Slave new world… in case you will get there!
Daily Mail, February 28, 2011, by Fiona Macrae
Pregnant women should be told that having an abortion is safer than having a baby, highly contentious new advice from doctors states.
The guidelines, from the Royal College of Obstetricians and Gynaecologists, also say that most women who terminate a pregnancy will not suffer any psychological problems as a result.
The guidance, which is still in draft form, has horrified medical ethicists and Christian groups, who say it forces an ‘absurdly liberal agenda’ on women in a vulnerable situation.
And, with abortion clinics among those contributing to the guidance, they likened the procedure to allowing a tobacco company to review the consequence of smoking or putting McDonald’s in charge of a study on how fast food affects health.
The RCOG guidance on the care of women asking for an abortion states is aimed at all doctors, nurses and counsellors involved in terminations.

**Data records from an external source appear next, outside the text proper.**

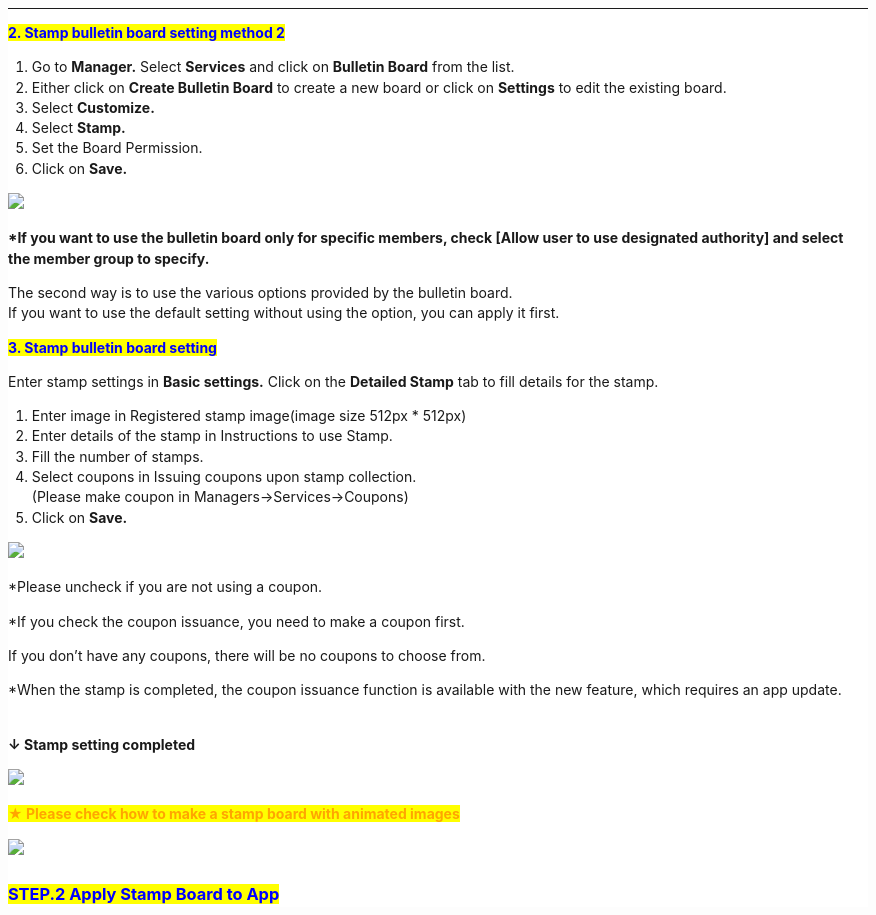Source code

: ***

<mark style="color:blue;">**2. Stamp bulletin board setting method 2**</mark>

1. Go to **Manager.** Select **Services** and click on **Bulletin Board** from the list.
2. Either click on **Create Bulletin Board** to create a new board or click on **Settings** to edit the existing board.
3. Select **Customize.**
4. Select **Stamp.**
5. Set the Board Permission.
6. Click on **Save.**

![](https://support.swing2app.com/wp-content/uploads/2018/09/b78-e1587044515141-1.png)

**\*If you want to use the bulletin board only for specific members, check \[Allow user to use designated authority] and select the member group to specify.**

The second way is to use the various options provided by the bulletin board.\
If you want to use the default setting without using the option, you can apply it first.



<mark style="color:blue;">**3. Stamp bulletin board setting**</mark>

Enter stamp settings in **Basic settings.** Click on the **Detailed Stamp** tab to fill details for the stamp.

1. Enter image in Registered stamp image(image size 512px \* 512px)
2. Enter details of the stamp in Instructions to use Stamp.
3. Fill the number of stamps.
4. Select coupons in Issuing coupons upon stamp collection.\
   (Please make coupon in Managers→Services→Coupons)
5. Click on **Save.**

![](https://support.swing2app.com/wp-content/uploads/2018/09/stamp6.png)

\*Please uncheck if you are not using a coupon.

\*If you check the coupon issuance, you need to make a coupon first.

If you don’t have any coupons, there will be no coupons to choose from.

\*When the stamp is completed, the coupon issuance function is available with the new feature, which requires an app update.

​\
**↓ Stamp setting completed**

![](https://support.swing2app.com/wp-content/uploads/2018/09/stamp7-1.png)

<mark style="color:orange;">**★ Please check how to make a stamp board with animated images**</mark>

![](https://support.swing2app.com/wp-content/uploads/2018/09/%EB%85%B9%ED%99%94\_2020\_05\_08\_16\_33\_34\_650.gif)

### <mark style="color:blue;">**STEP.2 Apply Stamp Board to App**</mark>
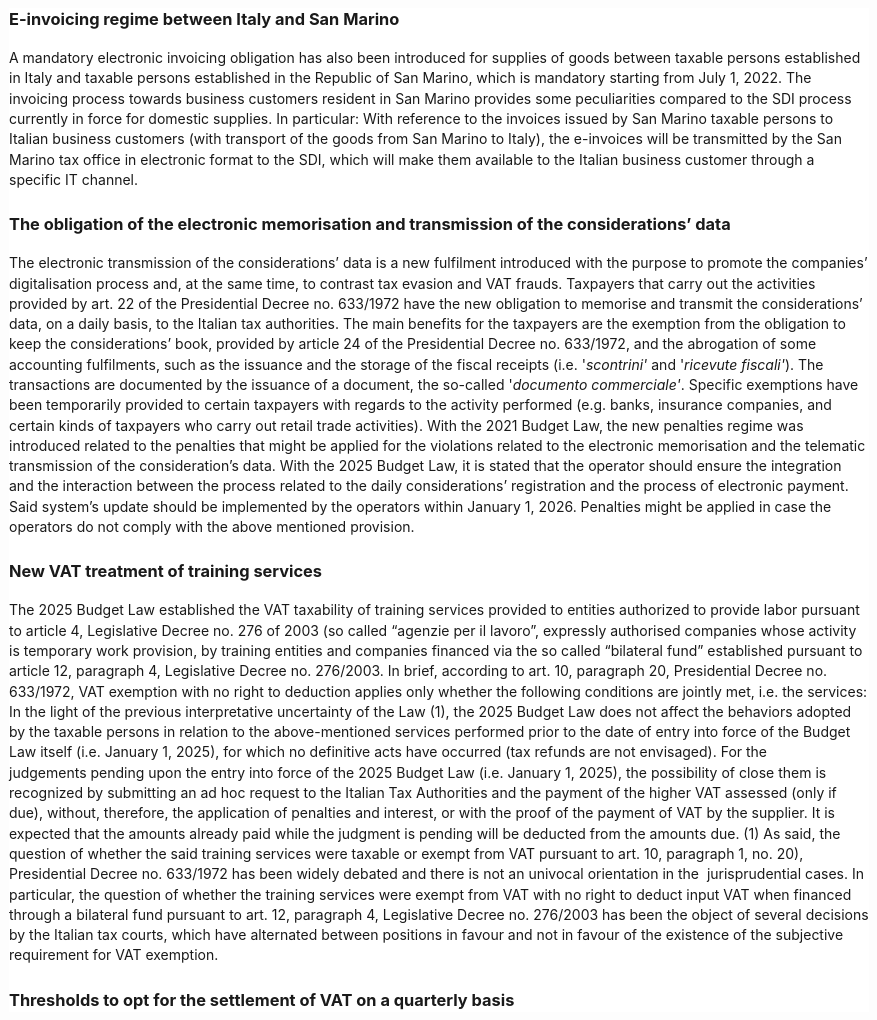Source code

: ### E-invoicing regime between Italy and San Marino
A mandatory electronic invoicing obligation has also been introduced for supplies of goods between taxable persons established in Italy and taxable persons established in the Republic of San Marino, which is mandatory starting from July 1, 2022.
The invoicing process towards business customers resident in San Marino provides some peculiarities compared to the SDI process currently in force for domestic supplies. In particular:
With reference to the invoices issued by San Marino taxable persons to Italian business customers (with transport of the goods from San Marino to Italy), the e-invoices will be transmitted by the San Marino tax office in electronic format to the SDI, which will make them available to the Italian business customer through a specific IT channel.
### The obligation of the electronic memorisation and transmission of the considerations’ data
The electronic transmission of the considerations’ data is a new fulfilment introduced with the purpose to promote the companies’ digitalisation process and, at the same time, to contrast tax evasion and VAT frauds.
Taxpayers that carry out the activities provided by art. 22 of the Presidential Decree no. 633/1972 have the new obligation to memorise and transmit the considerations’ data, on a daily basis, to the Italian tax authorities.
The main benefits for the taxpayers are the exemption from the obligation to keep the considerations’ book, provided by article 24 of the Presidential Decree no. 633/1972, and the abrogation of some accounting fulfilments, such as the issuance and the storage of the fiscal receipts (i.e. '*scontrini'* and '*ricevute fiscali'*).
The transactions are documented by the issuance of a document, the so-called '*documento commerciale'*.
Specific exemptions have been temporarily provided to certain taxpayers with regards to the activity performed (e.g. banks, insurance companies, and certain kinds of taxpayers who carry out retail trade activities).
With the 2021 Budget Law, the new penalties regime was introduced related to the penalties that might be applied for the violations related to the electronic memorisation and the telematic transmission of the consideration’s data.
With the 2025 Budget Law, it is stated that the operator should ensure the integration and the interaction between the process related to the daily considerations’ registration and the process of electronic payment. Said system’s update should be implemented by the operators within January 1, 2026. Penalties might be applied in case the operators do not comply with the above mentioned provision.
### New VAT treatment of training services
The 2025 Budget Law established the VAT taxability of training services provided to entities authorized to provide labor pursuant to article 4, Legislative Decree no. 276 of 2003 (so called “agenzie per il lavoro”, expressly authorised companies whose activity is temporary work provision, by training entities and companies financed via the so called “bilateral fund” established pursuant to article 12, paragraph 4, Legislative Decree no. 276/2003.
In brief, according to art. 10, paragraph 20, Presidential Decree no. 633/1972, VAT exemption with no right to deduction applies only whether the following conditions are jointly met, i.e. the services:
In the light of the previous interpretative uncertainty of the Law (1), the 2025 Budget Law does not affect the behaviors adopted by the taxable persons in relation to the above-mentioned services performed prior to the date of entry into force of the Budget Law itself (i.e. January 1, 2025), for which no definitive acts have occurred (tax refunds are not envisaged).
For the judgements pending upon the entry into force of the 2025 Budget Law (i.e. January 1, 2025), the possibility of close them is recognized by submitting an ad hoc request to the Italian Tax Authorities and the payment of the higher VAT assessed (only if due), without, therefore, the application of penalties and interest, or with the proof of the payment of VAT by the supplier. It is expected that the amounts already paid while the judgment is pending will be deducted from the amounts due.
(1) As said, the question of whether the said training services were taxable or exempt from VAT pursuant to art. 10, paragraph 1, no. 20), Presidential Decree no. 633/1972 has been widely debated and there is not an univocal orientation in the  jurisprudential cases. In particular, the question of whether the training services were exempt from VAT with no right to deduct input VAT when financed through a bilateral fund pursuant to art. 12, paragraph 4, Legislative Decree no. 276/2003 has been the object of several decisions by the Italian tax courts, which have alternated between positions in favour and not in favour of the existence of the subjective requirement for VAT exemption.
### Thresholds to opt for the settlement of VAT on a quarterly basis
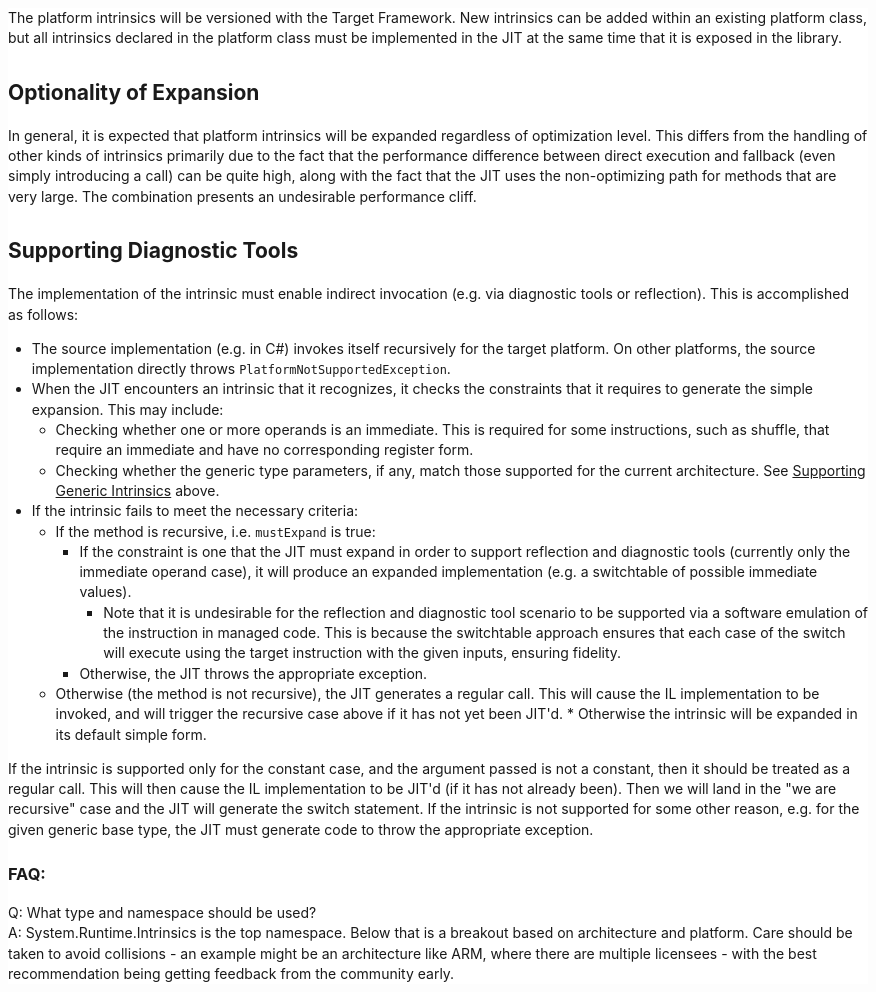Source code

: The platform intrinsics will be versioned with the Target Framework. New intrinsics can be added within an existing platform class, but all intrinsics declared in the platform class must be implemented in the JIT at the same time that it is exposed in the library.

## Optionality of Expansion

In general, it is expected that platform intrinsics will be expanded regardless of optimization level. This differs from the handling of other kinds of intrinsics primarily due to the fact that the performance difference between direct execution and fallback (even simply introducing a call) can be quite high, along with the fact that the JIT uses the non-optimizing path for methods that are very large. The combination presents an undesirable performance cliff.

## Supporting Diagnostic Tools

The implementation of the intrinsic must enable indirect invocation (e.g. via diagnostic tools or reflection). This is accomplished as follows:
   * The source implementation (e.g. in C#) invokes itself recursively for the target platform. On other platforms, the source implementation directly throws `PlatformNotSupportedException`.
   * When the JIT encounters an intrinsic that it recognizes, it checks the constraints that it requires to generate the simple expansion. This may include:
      * Checking whether one or more operands is an immediate. This is required for some instructions, such as shuffle, that require an immediate and have no corresponding register form.
      * Checking whether the generic type parameters, if any, match those
      supported for the current architecture. See [Supporting Generic Intrinsics](#suporting-generic-intrinsics) above.
   * If the intrinsic fails to meet the necessary criteria:
      * If the method is recursive, i.e. `mustExpand` is true:
         * If the constraint is one that the JIT must expand in order to support reflection and diagnostic tools (currently only the immediate operand case), it will produce an expanded implementation (e.g. a switchtable of possible immediate values).
           * Note that it is undesirable for the reflection and diagnostic tool scenario to be supported via a software emulation
             of the instruction in managed code. This is because the switchtable approach ensures that each case of the
             switch will execute using the target instruction with the given inputs, ensuring fidelity.
         * Otherwise, the JIT throws the appropriate exception.
      * Otherwise (the method is not recursive), the JIT generates a regular call. This will cause the IL implementation to be invoked, and will trigger the recursive case above if it has not yet been JIT'd.
    * Otherwise the intrinsic will be expanded in its default simple form.

If the intrinsic is supported only for the constant case, and the argument passed is not a constant, then it should be treated as a regular call. This will then cause the IL implementation to be JIT'd (if it has not already been). Then we will land in the "we are recursive" case and the JIT will generate the switch statement.
If the intrinsic is not supported for some other reason, e.g. for the given generic base type, the JIT must generate code to throw the appropriate exception.

### FAQ:

Q: What type and namespace should be used?  
A: System.Runtime.Intrinsics is the top namespace. Below that 
is a breakout based on architecture and platform.  Care should be 
taken to avoid collisions - an example might be an architecture like ARM, 
where there are multiple licensees - with the best recommendation being 
getting feedback from the community early.
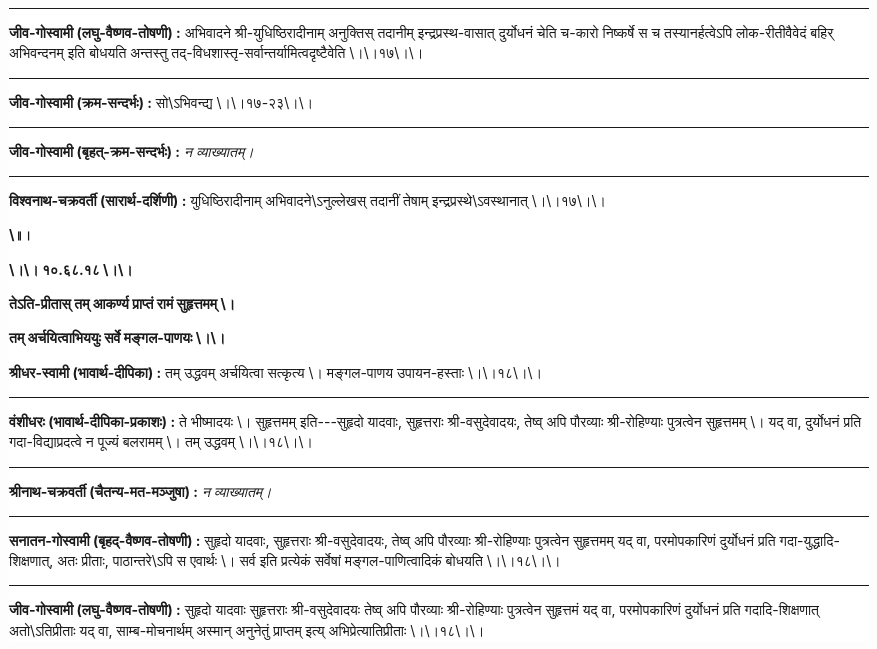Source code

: ---------------------------------------------------------------------------------------------------------------------

**जीव-गोस्वामी (लघु-वैष्णव-तोषणी) :** अभिवादने
श्री-युधिष्ठिरादीनाम् अनुक्तिस् तदानीम् इन्द्रप्रस्थ-वासात् दुर्योधनं चेति
च-कारो निष्कर्षे स च तस्यानर्हत्वेऽपि लोक-रीतीवैवेदं बहिर्
अभिवन्दनम् इति बोधयति अन्तस्तु
तद्-विधशास्तृ-सर्वान्तर्यामित्वदृष्टैवेति \।\।१७\।\।

---------------------------------------------------------------------------------------------------------------------

**जीव-गोस्वामी (क्रम-सन्दर्भः) :** सो\ऽभिवन्द्य \।\।१७-२३\।\।

---------------------------------------------------------------------------------------------------------------------

**जीव-गोस्वामी (बृहत्-क्रम-सन्दर्भः) :** *न व्याख्यातम्।*

---------------------------------------------------------------------------------------------------------------------

**विश्वनाथ-चक्रवर्ती (सारार्थ-दर्शिणी) :** युधिष्ठिरादीनाम्
अभिवादने\ऽनुल्लेखस् तदानीं तेषाम् इन्द्रप्रस्थे\ऽवस्थानात् \।\।१७\।\।

**\॥।**

**\।\। १०.६८.१८ \।\।**

**तेऽति-प्रीतास् तम् आकर्ण्य प्राप्तं रामं सुहृत्तमम् \।**

**तम् अर्चयित्वाभिययुः सर्वे मङ्गल-पाणयः \।\।**

**श्रीधर-स्वामी (भावार्थ-दीपिका) :** तम् उद्धवम् अर्चयित्वा सत्कृत्य
\। मङ्गल-पाणय उपायन-हस्ताः \।\।१८\।\।

---------------------------------------------------------------------------------------------------------------------

**वंशीधरः (भावार्थ-दीपिका-प्रकाशः) :** ते भीष्मादयः \।
सुहृत्तमम् इति---सुहृदो यादवाः, सुहृत्तराः श्री-वसुदेवादयः, तेष्व् अपि
पौरव्याः श्री-रोहिण्याः पुत्रत्वेन सुहृत्तमम् \। यद् वा, दुर्योधनं
प्रति गदा-विद्याप्रदत्वे न पूज्यं बलरामम् \। तम् उद्धवम् \।\।१८\।\।

------------------------------------------------------------------------------------------------------------

**श्रीनाथ-चक्रवर्ती (चैतन्य-मत-मञ्जुषा) :** *न व्याख्यातम्।*

---------------------------------------------------------------------------------------------------------------------

**सनातन-गोस्वामी (बृहद्-वैष्णव-तोषणी) :** सुहृदो यादवाः,
सुहृत्तराः श्री-वसुदेवादयः, तेष्व् अपि पौरव्याः श्री-रोहिण्याः पुत्रत्वेन
सुहृत्तमम् यद् वा, परमोपकारिणं दुर्योधनं प्रति
गदा-युद्धादि-शिक्षणात्, अतः प्रीताः, पाठान्तरे\ऽपि स एवार्थः \। सर्व
इति प्रत्येकं सर्वेषां मङ्गल-पाणित्वादिकं बोधयति \।\।१८\।\।

---------------------------------------------------------------------------------------------------------------------

**जीव-गोस्वामी (लघु-वैष्णव-तोषणी) :** सुहृदो यादवाः सुहृत्तराः
श्री-वसुदेवादयः तेष्व् अपि पौरव्याः श्री-रोहिण्याः पुत्रत्वेन सुहृत्तमं
यद् वा, परमोपकारिणं दुर्योधनं प्रति गदादि-शिक्षणात् अतो\ऽतिप्रीताः
यद् वा, साम्ब-मोचनार्थम् अस्मान् अनुनेतुं प्राप्तम् इत्य् अभिप्रेत्यातिप्रीताः
\।\।१८\।\।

One of the first sections, on ‘what women need to know’ about abortion, states that major complications are rare and that women ‘should be advised that abortion is generally safer than continuing a pregnancy to term’.
But critics called on the RCOG to produce the evidence to back its claim, and added that many complications caused by abortions will be recorded in A&E and other stats and so are missing from the official tally.
The chapter finishes with the statement that ‘the great majority’ of women who have abortions do not experience adverse psychological effects.
It continues: ‘Although abortion can be associated with a range of feelings, long-term feelings of guilt, sadness and regret appear only to linger in a minority of women.’
This leaves much less room for doubt that than current RCOG advice, while simply states that while rates of psychiatric illness and self-harm are higher in women who’ve had an abortion, there’s no evidence that the termination itself was the trigger.
Dr Peter Saunders, of the Christian Medical Fellowship, accused the RCOG of ‘perpetuating a myth’ about the safety of abortion.
Questioning why the report’s 18 authors include representatives from two of the country’s largest abortion clinics but not one psychiatrist, he said: ‘The RCOG has been heavily criticised in the past for underplaying the physical and psychological consequences of abortion for women and this new document appears to continue in that vein.
‘Asking this group to comment objectively and honestly about the physical and psychological consequences of abortion for women is like asking Philip Morris or British American Tobacco to review the health consequences of smoking or Macdonald’s to outline the adverse effects of fast food consumption.
‘There are simply too many financial and ideological vested interests at stake that threaten a fair assessment.’
Trevor Stammers, a former GP and a lecturer in medical ethics at St Mary’s University College in Surrey, said the RCOG had ignored one the most authoritative studies into the psychiatric effects of abortion.
He also accused it of rushing out the updated guidance ahead of a Royal College of Psychiatry report into the psychological effects of abortion.
He said: ‘When they can’t refute the evidence, they have just ignored it. This is an absolutely disgraceful stitch up that they have forced through quickly.’
Josephine Quintavalle, of campaign group Comment on Reproductive Ethics, said the report was written from pro-abortion perspective.
She added: ‘I don’t believe that most women considering abortions are worried it will kill them or are worrying about dying in childbirth; this is a blatant attempt to force an absurdly liberal agenda on women when they are at their most vulnerable.’
Speaking in a personal capacity, Professor Patricia Casey, a consultant psychiatrist and fellow of the Royal College of Psychiatrists, told the Sunday Telegraph: ‘The message this sends out is very worrying.
‘There are more than 30 studies showing an association between psychological trauma and abortion.
But Ann Furedi, chief executive of the British Pregnancy Advisory Service, said: ‘This guidance isn’t a political document and isn’t trying to persuade women to have abortions.’
The RCOG stressed that the guidance is still in draft form. A spokesman said the that suggestions made in a consolation, which ended on Friday, could lead to some changes being made.